Jimmy Meadows

Personal information
- Full name: James Meadows
- Date of birth: 21 July 1931
- Place of birth: Bolton, Lancashire, England
- Date of death: 3 January 1994 (aged 62)
- Place of death: Didsbury, Manchester, England
- Position: Winger

Youth career
- Bolton YMCA

Senior career*
- Years: Team / Apps / (Gls)
- 1948–1951: Southport / 60 / (6)
- 1951–1955: Manchester City / 130 / (30)
- Total:  / 190 / (36)

International career
- 1955: England / 1 / (0)

Managerial career
- 1966–1969: Stockport County
- 1970: Blackpool (caretaker)
- 1970: Bolton Wanderers
- 1971–1973: Southport
- 1974–1975: Stockport County
- 1976: GIF Sundsvall
- 1978: Blackpool (caretaker)
- 1982–1983: Al Sadd SC

= Jimmy Meadows =

English footballer (1931–1994)

James Meadows (21 July 1931 – 3 January 1994) was an English footballer and manager. He started his playing career in 1949 at Third Division Southport, before being transferred to Manchester City in March 1951 for £5,000. He made his only appearance for England against Scotland in April 1955, but the following month suffered a serious injury in the 17th minute of the 1955 FA Cup Final, going for an attempted tackle by his own corner flag. As substitutes were not allowed in the English game until 1965–66, City had to play the rest of the game with ten players resulting in Newcastle United winning 3–1. Meadows' injury was so serious he was forced to retire from playing, and moved into management.

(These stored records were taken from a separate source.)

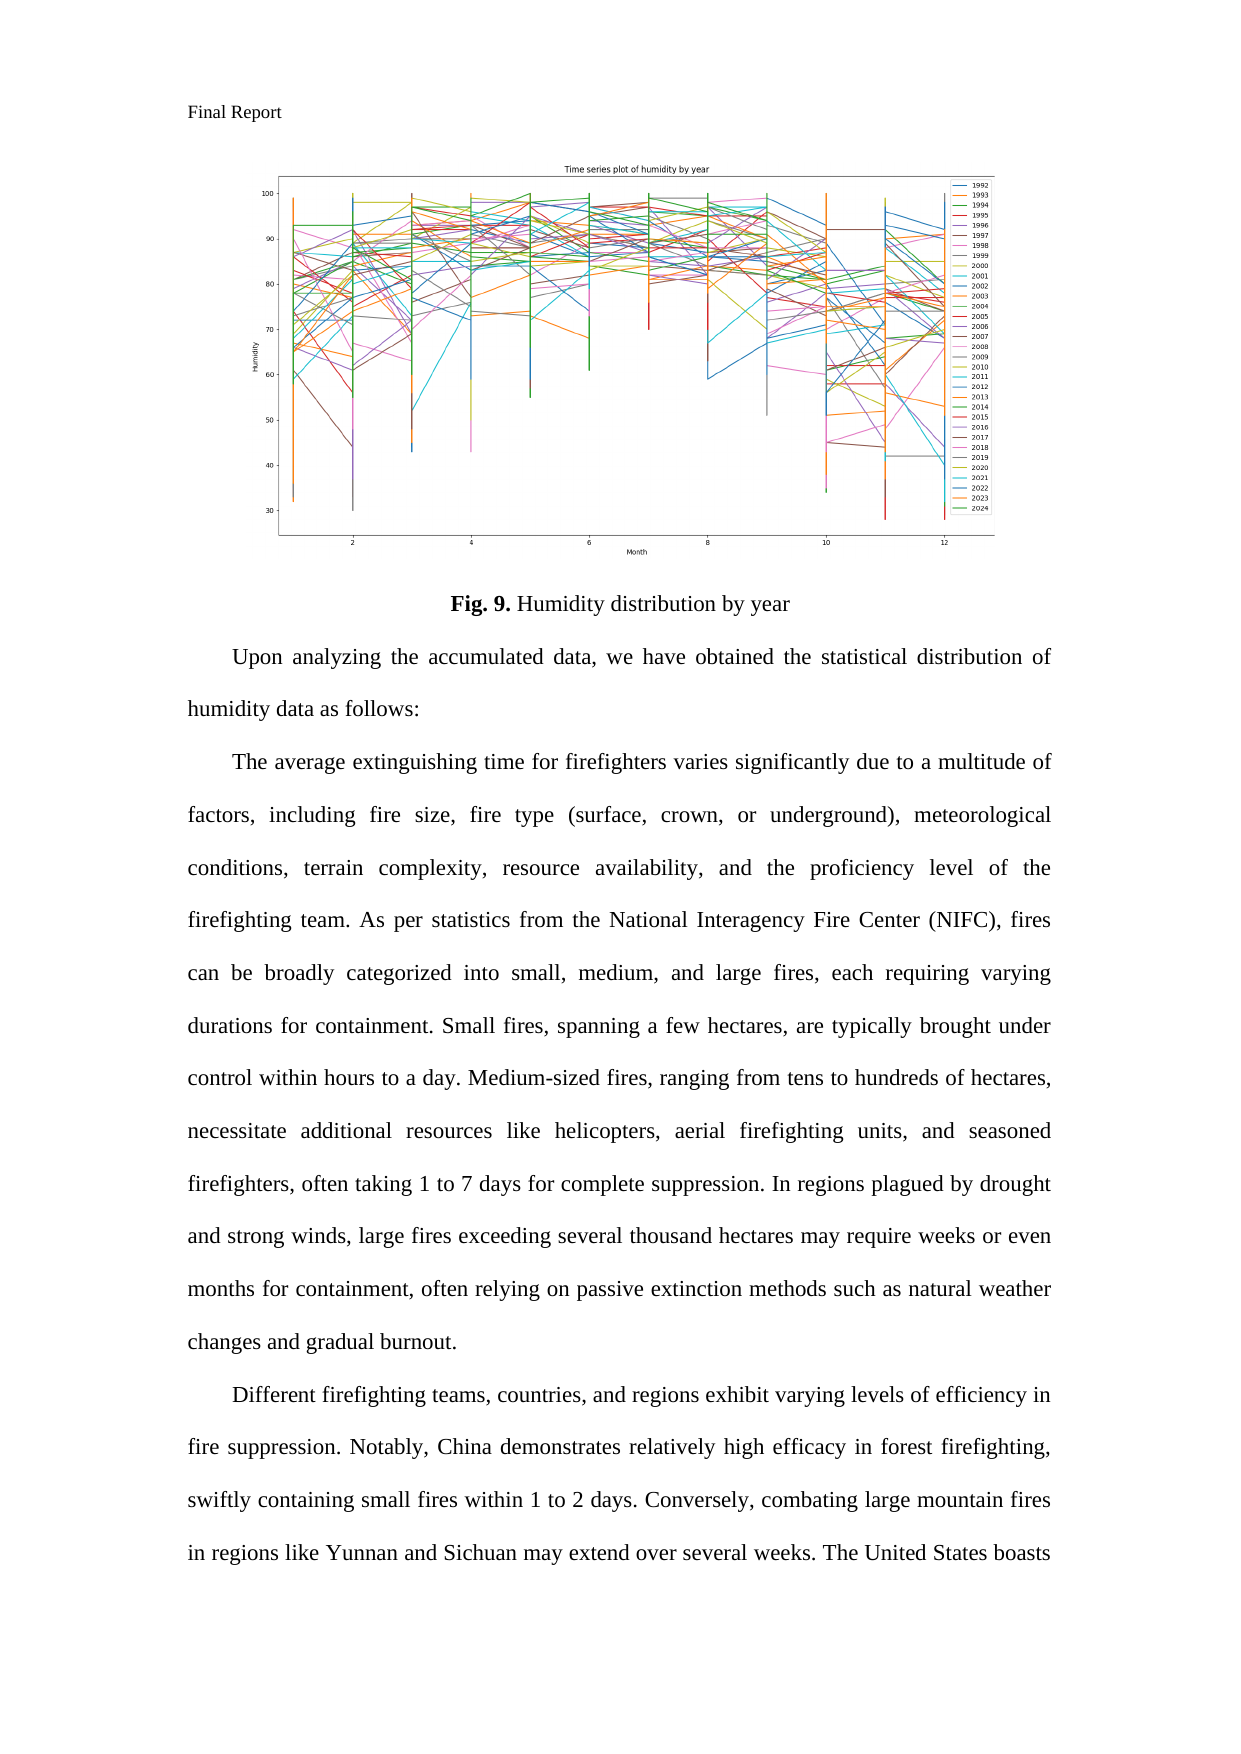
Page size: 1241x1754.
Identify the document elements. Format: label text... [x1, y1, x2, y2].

text Fig. 9. Humidity distribution by year [187, 590, 1053, 616]
picture [245, 162, 995, 559]
text Upon analyzing the accumulated data, we have obtained the statistical distribution of humidity data as follows: [187, 643, 1053, 722]
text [187, 1381, 1053, 1565]
text The average extinguishing time for firefighters varies significantly due to a multitude of factors, including fire size, fire type (surface, crown, or underground), meteorological conditions, terrain complexity, resource availability, and the proficiency level of the firefighting team. As per statistics from the National Interagency Fire Center (NIFC), fires can be broadly categorized into small, medium, and large fires, each requiring varying durations for containment. Small fires, spanning a few hectares, are typically brought under control within hours to a day. Medium-sized fires, ranging from tens to hundreds of hectares, necessitate additional resources like helicopters, aerial firefighting units, and seasoned firefighters, often taking 1 to 7 days for complete suppression. In regions plagued by drought and strong winds, large fires exceeding several thousand hectares may require weeks or even months for containment, often relying on passive extinction methods such as natural weather changes and gradual burnout. [187, 748, 1053, 1354]
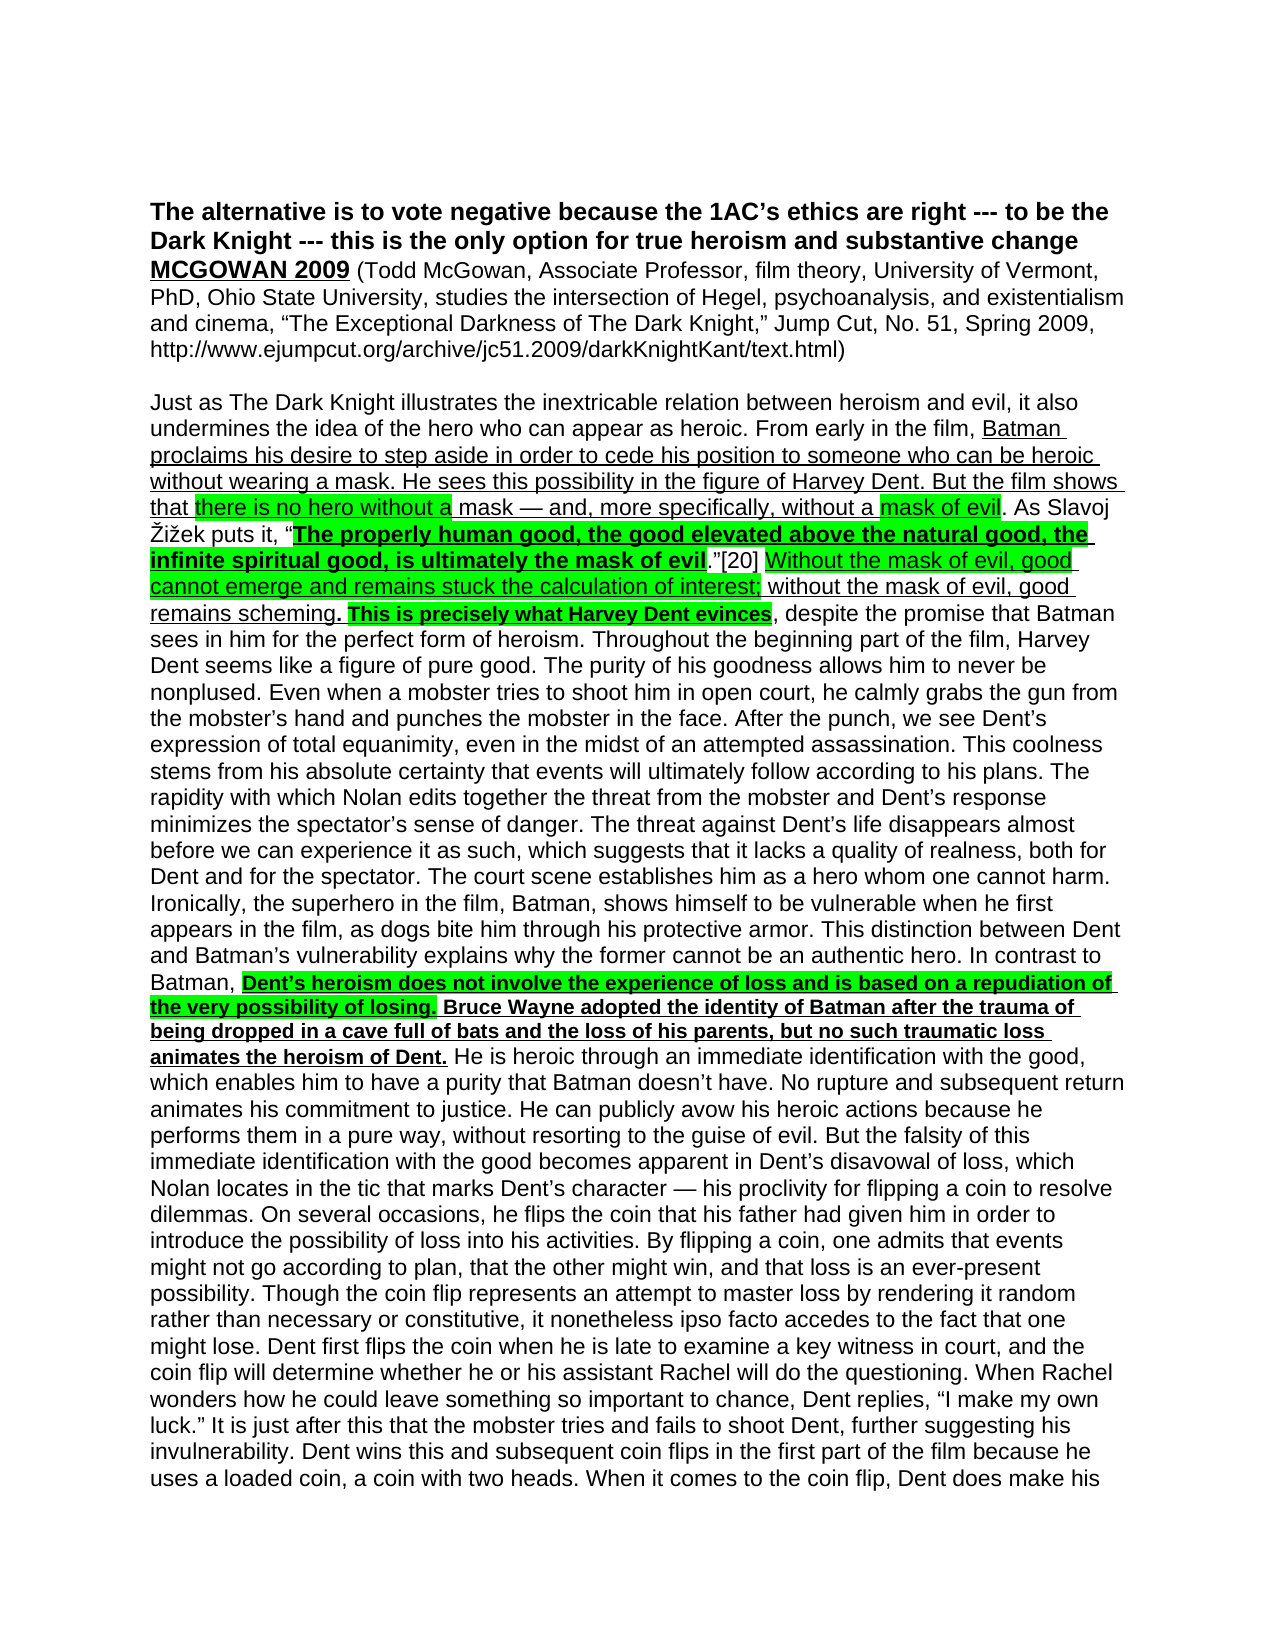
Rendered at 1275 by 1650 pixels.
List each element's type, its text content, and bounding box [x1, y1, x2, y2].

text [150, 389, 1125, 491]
text MCGOWAN 2009 (Todd McGowan, Associate Professor, film theory, University of Vermont, PhD, Ohio State University, studies the intersection of Hegel, psychoanalysis, and existentialism and cinema, “The Exceptional Darkness of The Dark Knight,” Jump Cut, No. 51, Spring 2009, http://www.ejumpcut.org/archive/jc51.2009/darkKnightKant/text.html) [150, 255, 1125, 362]
subtitle The alternative is to vote negative because the 1AC’s ethics are right --- to be the Dark Knight --- this is the only option for true heroism and substantive change [150, 197, 1125, 255]
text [150, 492, 1125, 1491]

His longest managerial appointment was a 2 1/2-year spell at Stockport County in the late 1960s, and he returned there for a season in 1974. In between, he had a bizarre 81-day spell in charge of Bolton Wanderers in 1971 as team manager under general manager Nat Lofthouse. This spell saw the club virtually condemned to their first-ever period in the Third Division. He returned to Southport as manager in 1971, with whom he had his most successful period in management. He took them to the 1972–73 Fourth Division championship with 62 points, a feat which Bill Shankly described at the time as tougher and more meritorious than his own championship with Liverpool that same year.

Other clubs he served included GIF Sundsvall and two spells at Blackpool. During his first period as Blackpool's caretaker manager in 1970, Meadows appeared alongside Jimmy Armfield and Glyn James as the "Blackpool" team versus "Crystal Palace" in the popular television show Quiz Ball.